=== Work to complete ===
Exact copies of the line with "458 2 14.31" and of all lines after it through the end of the entries are required, and no other lines.

=== Records shown ===
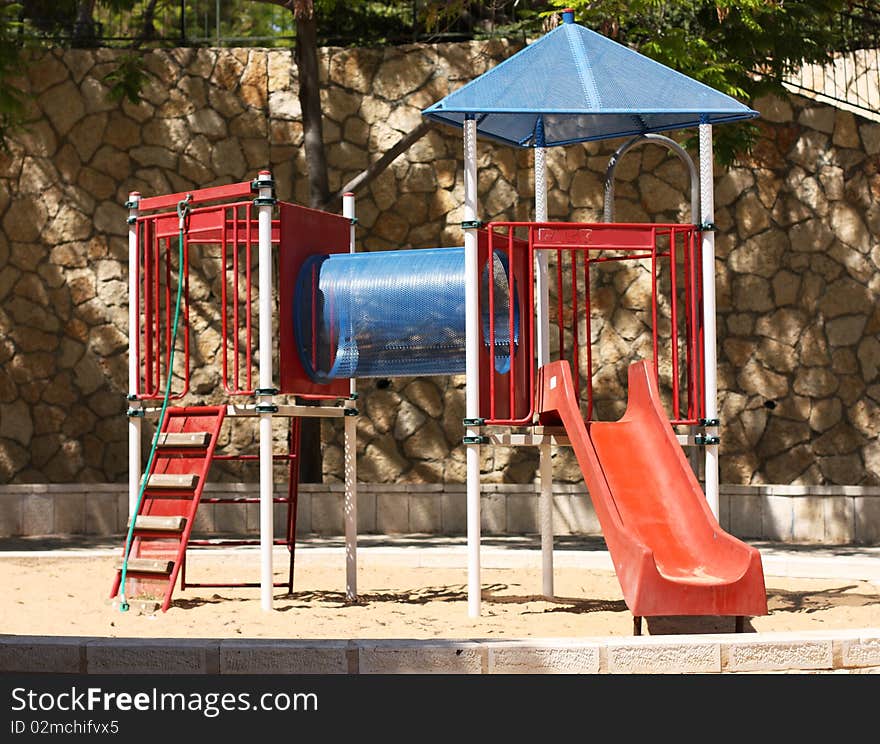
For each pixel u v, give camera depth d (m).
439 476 13.72
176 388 13.84
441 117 8.93
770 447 13.42
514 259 8.26
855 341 13.42
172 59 14.02
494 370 7.74
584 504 13.32
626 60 8.19
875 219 13.49
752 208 13.55
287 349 8.03
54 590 8.77
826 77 15.16
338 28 15.88
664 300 13.54
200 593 8.81
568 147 13.77
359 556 10.50
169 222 8.42
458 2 14.31
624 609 8.05
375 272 8.19
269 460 7.82
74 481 13.73
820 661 5.57
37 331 13.83
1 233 13.85
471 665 5.41
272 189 7.98
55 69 13.95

=== Reply ===
458 2 14.31
624 609 8.05
375 272 8.19
269 460 7.82
74 481 13.73
820 661 5.57
37 331 13.83
1 233 13.85
471 665 5.41
272 189 7.98
55 69 13.95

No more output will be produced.